Deskripsi Tugas:
Menurut teks pilihan tentang pelatihan di Paragon, berapa lama sesi hari pertama bersama CEO Paragon Salman Subakat?

Teks Pilihan:
───
Awalnya saya ingin pulang cepat. Sesuai jadwal kereta yang dipesan Mas Kamal dari Paragon Corp. Berangkat Selasa, pulang Jumat. Pelatihan cukup 2 setengah hari saja.
Tentu karena kami berempat masing-masing punya sekeranjang pekerjaan kantor. CEO Irham Thoriq dan Bayu lagi fokus event Womens Day Out pertengahan bulan depan. Sholeh dibutuhkan redaktur. Saya? Harus kejar target omset. Menawarkan program Merdeka Advertorial Tugu Malang.
Sambil pelatihan, sambil koordinasi. Hari pertama sama CEO Paragon Salman Subakat. Sekitar 2,5 jam. Singkat saja. Tapi sejak saat itu saya pikir, ini bukan pelatihan. Ini adalah kongsi. Santai dan cari teman.
Tidak mudah bisa membayangkan, seorang CEO perusahaan kosmetik yang merajai tanah air, punya waktu luang bareng startup, komunitas. Bahkan sama anak magang kampus, misal Nico dan JJ dari UGM, dan kawan-kawan.
Okelah mungkin itu saja. Tapi ternyata saya keliru. Karena hari selanjutnya, kami mengunjungi jaringan Salman yang disebutnya ekosistem.
Kamis pagi kami kunjungi Rumah Wijaya dan Ganara Art. Ada Mas Umar dan Mbak Tita. Mas Umar ini lulusan China, pernah ngajar di Yunnan. Mbak Tita aktif di kesenian. Dia menggawangi program Mari Berbagi Seni. Mereka dan tim mempunyai mimpi besar, berbagi di dunia pendidikan dan kesenjangan sosial, lewat seni. Komunitasnya sudah beberapa di luar Jawa.
Siangnya, kami lanjut ke Bekasi. Jarak tempuh mungkin seperti dari Gadang ke Kota Batu. Tapi jarak tempuh bukan ukuran. Kemacetan dimana-mana. Tapi niat, main ke adik saya yang jaga warung di Bekasi. Keturutan juga. Meski masuk dan keluar tol tanpa kartu tol.
───
Data Ekstraksi:
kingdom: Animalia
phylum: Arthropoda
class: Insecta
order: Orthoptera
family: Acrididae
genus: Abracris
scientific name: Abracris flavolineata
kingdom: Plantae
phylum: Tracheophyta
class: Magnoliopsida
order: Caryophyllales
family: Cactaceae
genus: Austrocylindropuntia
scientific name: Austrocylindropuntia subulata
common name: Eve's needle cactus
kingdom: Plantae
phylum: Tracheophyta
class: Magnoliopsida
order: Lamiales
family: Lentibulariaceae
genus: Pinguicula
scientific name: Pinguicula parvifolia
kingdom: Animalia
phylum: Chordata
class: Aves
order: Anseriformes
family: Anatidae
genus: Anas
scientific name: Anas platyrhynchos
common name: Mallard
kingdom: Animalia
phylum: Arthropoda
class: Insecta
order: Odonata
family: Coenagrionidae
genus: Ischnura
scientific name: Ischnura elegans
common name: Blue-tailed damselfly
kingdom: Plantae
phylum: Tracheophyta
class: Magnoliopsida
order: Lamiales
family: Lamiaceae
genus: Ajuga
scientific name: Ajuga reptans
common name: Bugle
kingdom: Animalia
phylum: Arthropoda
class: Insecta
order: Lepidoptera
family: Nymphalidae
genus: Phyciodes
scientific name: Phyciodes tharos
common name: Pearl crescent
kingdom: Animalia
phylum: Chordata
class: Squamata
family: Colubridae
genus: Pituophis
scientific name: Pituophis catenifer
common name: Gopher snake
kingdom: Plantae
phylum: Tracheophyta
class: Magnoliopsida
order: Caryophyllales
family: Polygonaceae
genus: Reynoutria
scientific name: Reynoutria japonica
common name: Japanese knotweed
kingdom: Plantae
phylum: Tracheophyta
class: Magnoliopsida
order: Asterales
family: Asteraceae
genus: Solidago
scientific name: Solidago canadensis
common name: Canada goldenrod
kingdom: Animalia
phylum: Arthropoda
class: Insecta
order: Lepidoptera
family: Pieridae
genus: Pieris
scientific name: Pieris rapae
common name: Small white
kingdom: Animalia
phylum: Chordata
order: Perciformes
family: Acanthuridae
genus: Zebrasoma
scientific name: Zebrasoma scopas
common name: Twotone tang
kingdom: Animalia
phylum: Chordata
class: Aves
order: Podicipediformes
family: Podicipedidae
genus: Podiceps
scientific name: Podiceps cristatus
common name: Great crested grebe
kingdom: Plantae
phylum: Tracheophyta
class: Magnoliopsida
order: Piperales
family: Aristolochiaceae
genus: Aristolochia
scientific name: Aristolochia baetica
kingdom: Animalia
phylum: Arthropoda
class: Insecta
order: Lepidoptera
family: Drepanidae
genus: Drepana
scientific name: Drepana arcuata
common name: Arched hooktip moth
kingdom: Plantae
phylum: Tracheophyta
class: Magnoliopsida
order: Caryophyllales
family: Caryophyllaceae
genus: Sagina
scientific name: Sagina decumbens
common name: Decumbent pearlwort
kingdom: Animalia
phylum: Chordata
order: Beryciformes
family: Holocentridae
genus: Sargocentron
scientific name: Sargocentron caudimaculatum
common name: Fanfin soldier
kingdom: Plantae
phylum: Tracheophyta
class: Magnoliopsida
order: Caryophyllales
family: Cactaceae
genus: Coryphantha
───
Jawaban Tertulis:
Sekitar 2,5 jam.